[Opening Input records section]

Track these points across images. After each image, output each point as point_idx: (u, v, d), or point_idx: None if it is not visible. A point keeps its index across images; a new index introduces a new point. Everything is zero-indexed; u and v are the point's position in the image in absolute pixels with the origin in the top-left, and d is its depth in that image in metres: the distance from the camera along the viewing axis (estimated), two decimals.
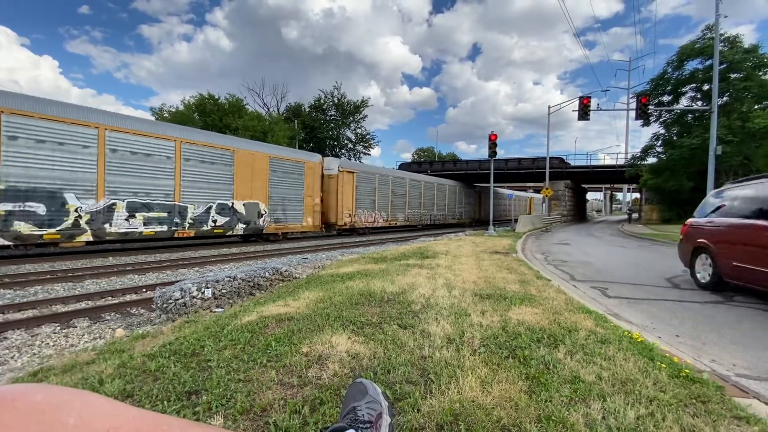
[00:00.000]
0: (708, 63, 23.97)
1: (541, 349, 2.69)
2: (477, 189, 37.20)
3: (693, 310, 4.72)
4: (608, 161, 39.57)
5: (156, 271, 8.72)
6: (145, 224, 11.34)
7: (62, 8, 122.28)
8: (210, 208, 13.13)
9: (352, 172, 20.09)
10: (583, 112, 19.63)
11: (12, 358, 3.93)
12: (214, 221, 13.22)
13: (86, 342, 4.41)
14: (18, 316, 5.27)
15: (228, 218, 13.63)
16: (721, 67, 20.83)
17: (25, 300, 5.99)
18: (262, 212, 14.91)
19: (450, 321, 3.33)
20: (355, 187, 20.18)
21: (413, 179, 26.86)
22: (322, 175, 18.64)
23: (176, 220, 12.14)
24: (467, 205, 34.85)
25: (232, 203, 13.83)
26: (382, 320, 3.36)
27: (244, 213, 14.17)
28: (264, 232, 15.08)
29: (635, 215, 43.17)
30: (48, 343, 4.36)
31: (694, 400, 2.07)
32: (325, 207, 18.72)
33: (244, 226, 14.15)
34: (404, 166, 42.11)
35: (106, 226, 10.53)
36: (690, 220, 7.06)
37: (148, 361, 2.50)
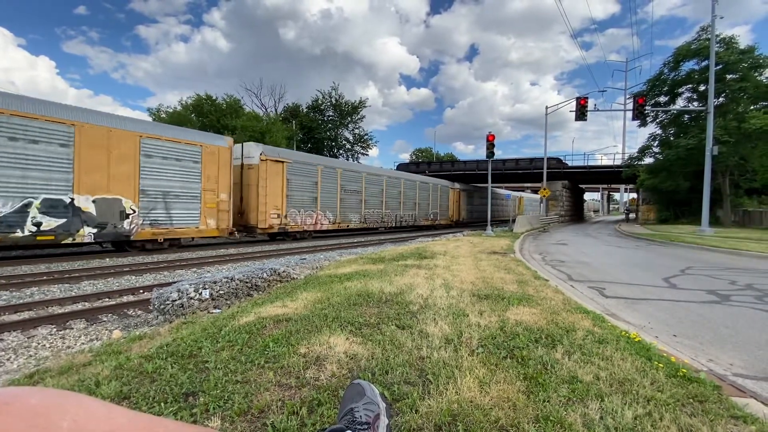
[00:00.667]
0: (704, 64, 24.14)
1: (539, 349, 2.69)
2: (457, 187, 33.00)
3: (690, 310, 4.73)
4: (605, 161, 39.70)
5: (153, 272, 8.69)
6: None
7: (59, 9, 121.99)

[Closing Input records section]

◆ **The problem**
Each line from the one that contains "20: (355, 187, 20.18)" through the end of the records should be restated exactly; include both end lines and leave any pictures out.

◆ **Result for this task**
20: (355, 187, 20.18)
21: (413, 179, 26.86)
22: (322, 175, 18.64)
23: (176, 220, 12.14)
24: (467, 205, 34.85)
25: (232, 203, 13.83)
26: (382, 320, 3.36)
27: (244, 213, 14.17)
28: (264, 232, 15.08)
29: (635, 215, 43.17)
30: (48, 343, 4.36)
31: (694, 400, 2.07)
32: (325, 207, 18.72)
33: (244, 226, 14.15)
34: (404, 166, 42.11)
35: (106, 226, 10.53)
36: (690, 220, 7.06)
37: (148, 361, 2.50)
[00:00.667]
0: (704, 64, 24.14)
1: (539, 349, 2.69)
2: (457, 187, 33.00)
3: (690, 310, 4.73)
4: (605, 161, 39.70)
5: (153, 272, 8.69)
6: None
7: (59, 9, 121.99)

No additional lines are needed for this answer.